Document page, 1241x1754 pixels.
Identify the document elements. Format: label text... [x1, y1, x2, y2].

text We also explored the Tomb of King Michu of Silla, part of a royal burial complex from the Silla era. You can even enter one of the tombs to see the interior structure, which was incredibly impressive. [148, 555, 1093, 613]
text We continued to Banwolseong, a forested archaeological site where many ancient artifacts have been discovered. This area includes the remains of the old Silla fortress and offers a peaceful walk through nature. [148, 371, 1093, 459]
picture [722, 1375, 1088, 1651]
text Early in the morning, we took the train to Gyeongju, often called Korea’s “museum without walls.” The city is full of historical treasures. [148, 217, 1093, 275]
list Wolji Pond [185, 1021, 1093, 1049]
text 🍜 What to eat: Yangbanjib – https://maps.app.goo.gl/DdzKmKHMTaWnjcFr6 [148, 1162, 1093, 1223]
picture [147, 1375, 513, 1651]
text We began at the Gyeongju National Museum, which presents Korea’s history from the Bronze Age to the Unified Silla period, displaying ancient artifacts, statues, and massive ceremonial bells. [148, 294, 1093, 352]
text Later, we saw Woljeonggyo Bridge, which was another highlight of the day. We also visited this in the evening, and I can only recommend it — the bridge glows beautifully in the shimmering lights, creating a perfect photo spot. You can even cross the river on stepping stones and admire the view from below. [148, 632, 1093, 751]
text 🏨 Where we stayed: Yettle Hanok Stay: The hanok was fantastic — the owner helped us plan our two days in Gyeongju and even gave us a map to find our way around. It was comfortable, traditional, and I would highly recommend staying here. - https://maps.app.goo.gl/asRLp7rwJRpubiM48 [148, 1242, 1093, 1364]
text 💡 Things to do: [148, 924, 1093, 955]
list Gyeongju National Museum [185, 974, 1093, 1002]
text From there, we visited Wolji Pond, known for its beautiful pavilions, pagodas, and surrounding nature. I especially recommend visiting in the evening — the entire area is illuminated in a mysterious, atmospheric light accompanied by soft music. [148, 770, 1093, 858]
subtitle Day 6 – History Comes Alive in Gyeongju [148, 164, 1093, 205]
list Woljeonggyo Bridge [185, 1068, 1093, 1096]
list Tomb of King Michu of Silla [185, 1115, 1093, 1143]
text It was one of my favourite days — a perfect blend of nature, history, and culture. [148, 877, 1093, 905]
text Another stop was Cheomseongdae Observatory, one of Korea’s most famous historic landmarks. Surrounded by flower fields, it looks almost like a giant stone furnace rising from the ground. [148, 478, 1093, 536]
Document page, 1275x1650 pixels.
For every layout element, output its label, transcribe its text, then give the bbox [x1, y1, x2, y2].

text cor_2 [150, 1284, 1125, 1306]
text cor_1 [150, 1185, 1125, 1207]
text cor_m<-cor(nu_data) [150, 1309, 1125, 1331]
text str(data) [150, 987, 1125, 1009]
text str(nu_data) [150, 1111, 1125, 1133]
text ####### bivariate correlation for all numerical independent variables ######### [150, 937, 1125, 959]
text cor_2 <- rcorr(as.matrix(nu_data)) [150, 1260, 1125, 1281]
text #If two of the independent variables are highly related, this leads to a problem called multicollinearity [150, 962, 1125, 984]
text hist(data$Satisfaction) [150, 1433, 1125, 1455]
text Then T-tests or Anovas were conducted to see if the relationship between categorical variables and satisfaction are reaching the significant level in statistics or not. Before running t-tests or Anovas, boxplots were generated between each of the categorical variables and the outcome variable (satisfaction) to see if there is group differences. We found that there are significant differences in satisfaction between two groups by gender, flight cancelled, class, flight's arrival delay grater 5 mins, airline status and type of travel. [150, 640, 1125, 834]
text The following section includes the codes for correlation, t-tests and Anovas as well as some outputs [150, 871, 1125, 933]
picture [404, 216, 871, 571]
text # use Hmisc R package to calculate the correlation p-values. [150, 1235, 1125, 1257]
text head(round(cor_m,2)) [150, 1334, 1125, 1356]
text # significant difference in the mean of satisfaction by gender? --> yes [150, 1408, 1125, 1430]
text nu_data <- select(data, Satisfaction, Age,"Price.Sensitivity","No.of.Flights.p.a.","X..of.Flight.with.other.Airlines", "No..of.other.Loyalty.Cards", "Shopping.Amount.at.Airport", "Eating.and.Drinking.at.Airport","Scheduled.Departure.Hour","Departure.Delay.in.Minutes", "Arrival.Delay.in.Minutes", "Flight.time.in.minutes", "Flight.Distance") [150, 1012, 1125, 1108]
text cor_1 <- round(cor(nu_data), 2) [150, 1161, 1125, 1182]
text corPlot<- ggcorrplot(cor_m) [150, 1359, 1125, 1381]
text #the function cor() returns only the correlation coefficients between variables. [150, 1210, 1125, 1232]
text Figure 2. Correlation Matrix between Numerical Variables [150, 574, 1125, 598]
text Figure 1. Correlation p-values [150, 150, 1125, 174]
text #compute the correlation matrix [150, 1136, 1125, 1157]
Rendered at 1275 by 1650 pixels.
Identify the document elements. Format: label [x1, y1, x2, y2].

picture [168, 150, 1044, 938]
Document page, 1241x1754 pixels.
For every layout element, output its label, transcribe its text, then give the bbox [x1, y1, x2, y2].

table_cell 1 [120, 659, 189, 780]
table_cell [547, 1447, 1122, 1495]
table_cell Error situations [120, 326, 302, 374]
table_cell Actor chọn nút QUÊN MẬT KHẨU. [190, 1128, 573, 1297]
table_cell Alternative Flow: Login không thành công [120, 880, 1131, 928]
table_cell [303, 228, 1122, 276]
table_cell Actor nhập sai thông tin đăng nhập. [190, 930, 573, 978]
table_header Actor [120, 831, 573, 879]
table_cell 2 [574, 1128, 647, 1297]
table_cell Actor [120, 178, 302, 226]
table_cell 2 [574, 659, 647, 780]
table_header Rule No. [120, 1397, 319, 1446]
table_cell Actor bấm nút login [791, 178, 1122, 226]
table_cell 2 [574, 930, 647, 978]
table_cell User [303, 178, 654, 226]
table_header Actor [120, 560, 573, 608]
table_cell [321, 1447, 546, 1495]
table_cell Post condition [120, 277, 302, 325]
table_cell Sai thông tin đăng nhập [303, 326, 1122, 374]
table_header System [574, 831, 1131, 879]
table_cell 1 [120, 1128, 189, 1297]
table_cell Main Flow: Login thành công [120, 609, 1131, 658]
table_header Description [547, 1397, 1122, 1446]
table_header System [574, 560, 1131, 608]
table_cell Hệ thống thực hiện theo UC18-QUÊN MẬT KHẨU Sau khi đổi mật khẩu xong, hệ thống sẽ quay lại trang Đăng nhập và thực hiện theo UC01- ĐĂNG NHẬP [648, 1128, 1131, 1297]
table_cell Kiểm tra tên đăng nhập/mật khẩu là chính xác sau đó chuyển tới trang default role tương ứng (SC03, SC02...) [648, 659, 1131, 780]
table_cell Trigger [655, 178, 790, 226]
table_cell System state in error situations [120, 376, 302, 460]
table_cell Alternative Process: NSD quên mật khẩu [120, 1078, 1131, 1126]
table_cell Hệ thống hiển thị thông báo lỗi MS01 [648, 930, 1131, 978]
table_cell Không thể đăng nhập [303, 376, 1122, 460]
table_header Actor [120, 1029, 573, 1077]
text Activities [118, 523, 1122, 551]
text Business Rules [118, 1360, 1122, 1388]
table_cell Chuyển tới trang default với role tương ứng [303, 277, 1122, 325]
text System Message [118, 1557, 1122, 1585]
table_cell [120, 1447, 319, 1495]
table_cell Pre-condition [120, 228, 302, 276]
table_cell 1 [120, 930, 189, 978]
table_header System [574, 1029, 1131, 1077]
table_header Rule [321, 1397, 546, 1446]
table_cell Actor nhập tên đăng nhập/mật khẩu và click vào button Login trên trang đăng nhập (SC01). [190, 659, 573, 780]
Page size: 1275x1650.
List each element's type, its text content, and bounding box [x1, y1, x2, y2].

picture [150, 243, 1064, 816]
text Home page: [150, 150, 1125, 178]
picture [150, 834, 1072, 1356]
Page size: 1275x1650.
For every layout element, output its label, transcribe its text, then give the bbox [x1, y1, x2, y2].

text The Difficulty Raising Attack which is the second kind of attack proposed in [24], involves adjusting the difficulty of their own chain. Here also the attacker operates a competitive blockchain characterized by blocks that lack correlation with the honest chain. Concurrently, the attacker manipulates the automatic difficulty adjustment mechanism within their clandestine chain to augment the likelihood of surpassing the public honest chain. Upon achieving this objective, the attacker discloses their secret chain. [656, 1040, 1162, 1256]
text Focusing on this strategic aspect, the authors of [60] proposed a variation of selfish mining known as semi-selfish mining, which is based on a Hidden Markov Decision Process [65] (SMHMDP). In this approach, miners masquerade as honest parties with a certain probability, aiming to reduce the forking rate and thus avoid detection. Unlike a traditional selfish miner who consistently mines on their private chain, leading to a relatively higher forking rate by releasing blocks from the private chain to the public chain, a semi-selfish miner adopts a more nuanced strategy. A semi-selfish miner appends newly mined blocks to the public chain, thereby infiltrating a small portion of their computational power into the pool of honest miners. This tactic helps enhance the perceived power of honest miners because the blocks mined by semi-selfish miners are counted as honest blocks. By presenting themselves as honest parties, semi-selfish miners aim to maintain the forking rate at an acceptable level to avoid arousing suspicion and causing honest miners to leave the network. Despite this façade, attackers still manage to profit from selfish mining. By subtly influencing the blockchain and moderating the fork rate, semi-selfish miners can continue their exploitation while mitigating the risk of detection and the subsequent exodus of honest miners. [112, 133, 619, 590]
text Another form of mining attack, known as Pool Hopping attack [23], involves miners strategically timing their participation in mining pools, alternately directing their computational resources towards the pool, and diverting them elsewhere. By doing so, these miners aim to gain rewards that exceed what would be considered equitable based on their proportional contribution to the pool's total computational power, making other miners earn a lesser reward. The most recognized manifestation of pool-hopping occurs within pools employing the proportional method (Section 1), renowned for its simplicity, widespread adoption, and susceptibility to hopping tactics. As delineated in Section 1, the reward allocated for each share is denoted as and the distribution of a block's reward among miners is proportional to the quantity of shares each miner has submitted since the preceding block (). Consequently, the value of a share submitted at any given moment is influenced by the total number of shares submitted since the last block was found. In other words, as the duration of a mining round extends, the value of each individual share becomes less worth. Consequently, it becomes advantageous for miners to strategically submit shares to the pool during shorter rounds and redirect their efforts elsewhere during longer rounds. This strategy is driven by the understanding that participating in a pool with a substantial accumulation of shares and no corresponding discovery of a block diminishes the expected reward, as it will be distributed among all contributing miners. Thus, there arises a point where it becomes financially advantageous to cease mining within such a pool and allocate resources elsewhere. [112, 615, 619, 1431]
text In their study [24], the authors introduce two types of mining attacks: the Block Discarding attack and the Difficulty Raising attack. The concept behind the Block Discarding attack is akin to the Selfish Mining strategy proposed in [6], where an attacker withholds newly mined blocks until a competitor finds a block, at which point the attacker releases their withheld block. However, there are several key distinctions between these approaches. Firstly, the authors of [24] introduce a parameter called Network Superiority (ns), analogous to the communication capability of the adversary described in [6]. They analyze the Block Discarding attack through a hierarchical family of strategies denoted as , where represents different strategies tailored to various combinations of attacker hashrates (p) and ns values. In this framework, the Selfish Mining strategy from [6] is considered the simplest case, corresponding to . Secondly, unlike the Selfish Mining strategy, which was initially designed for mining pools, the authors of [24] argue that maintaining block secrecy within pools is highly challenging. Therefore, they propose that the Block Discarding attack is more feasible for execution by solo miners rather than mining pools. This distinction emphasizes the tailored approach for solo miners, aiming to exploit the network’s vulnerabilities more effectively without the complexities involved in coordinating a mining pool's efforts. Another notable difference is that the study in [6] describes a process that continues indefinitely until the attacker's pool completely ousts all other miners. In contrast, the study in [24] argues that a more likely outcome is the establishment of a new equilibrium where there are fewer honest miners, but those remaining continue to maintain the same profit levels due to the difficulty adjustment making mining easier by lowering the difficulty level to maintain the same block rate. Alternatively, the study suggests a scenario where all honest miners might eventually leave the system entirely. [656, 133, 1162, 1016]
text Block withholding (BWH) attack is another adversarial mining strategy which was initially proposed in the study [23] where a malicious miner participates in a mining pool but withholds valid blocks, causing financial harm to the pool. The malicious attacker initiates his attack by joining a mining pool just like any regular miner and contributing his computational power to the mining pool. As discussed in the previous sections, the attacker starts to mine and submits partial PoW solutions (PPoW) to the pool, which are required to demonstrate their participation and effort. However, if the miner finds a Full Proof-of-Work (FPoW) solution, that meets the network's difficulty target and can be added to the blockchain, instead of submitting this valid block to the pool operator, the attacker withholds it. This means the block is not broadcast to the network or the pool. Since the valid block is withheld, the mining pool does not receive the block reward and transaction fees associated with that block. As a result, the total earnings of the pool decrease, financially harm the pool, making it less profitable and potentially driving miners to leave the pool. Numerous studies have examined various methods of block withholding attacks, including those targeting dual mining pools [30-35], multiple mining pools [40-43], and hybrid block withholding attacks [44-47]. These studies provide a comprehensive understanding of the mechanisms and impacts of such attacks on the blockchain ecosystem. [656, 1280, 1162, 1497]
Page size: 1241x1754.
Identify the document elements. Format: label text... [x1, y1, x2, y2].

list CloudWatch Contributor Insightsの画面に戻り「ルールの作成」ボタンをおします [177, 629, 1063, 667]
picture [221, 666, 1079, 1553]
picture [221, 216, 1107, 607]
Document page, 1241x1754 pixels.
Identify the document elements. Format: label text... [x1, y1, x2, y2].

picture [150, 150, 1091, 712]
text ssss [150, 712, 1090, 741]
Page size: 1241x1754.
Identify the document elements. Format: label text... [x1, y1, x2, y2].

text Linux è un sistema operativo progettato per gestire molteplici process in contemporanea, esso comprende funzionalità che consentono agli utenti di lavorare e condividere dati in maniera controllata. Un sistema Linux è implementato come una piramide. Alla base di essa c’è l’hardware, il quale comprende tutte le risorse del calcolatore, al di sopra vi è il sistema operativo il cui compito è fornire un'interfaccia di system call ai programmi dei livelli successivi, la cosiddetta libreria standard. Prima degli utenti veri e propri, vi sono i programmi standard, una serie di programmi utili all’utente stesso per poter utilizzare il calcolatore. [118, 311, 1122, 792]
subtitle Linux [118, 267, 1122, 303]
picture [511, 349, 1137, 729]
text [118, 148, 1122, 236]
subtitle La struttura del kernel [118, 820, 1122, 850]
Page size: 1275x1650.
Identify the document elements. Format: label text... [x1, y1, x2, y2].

WHAT YOU ARE ASKED TO DO =
Write the number of data lines with "Bridge", nothing else.

SOLUTION BELOW =
2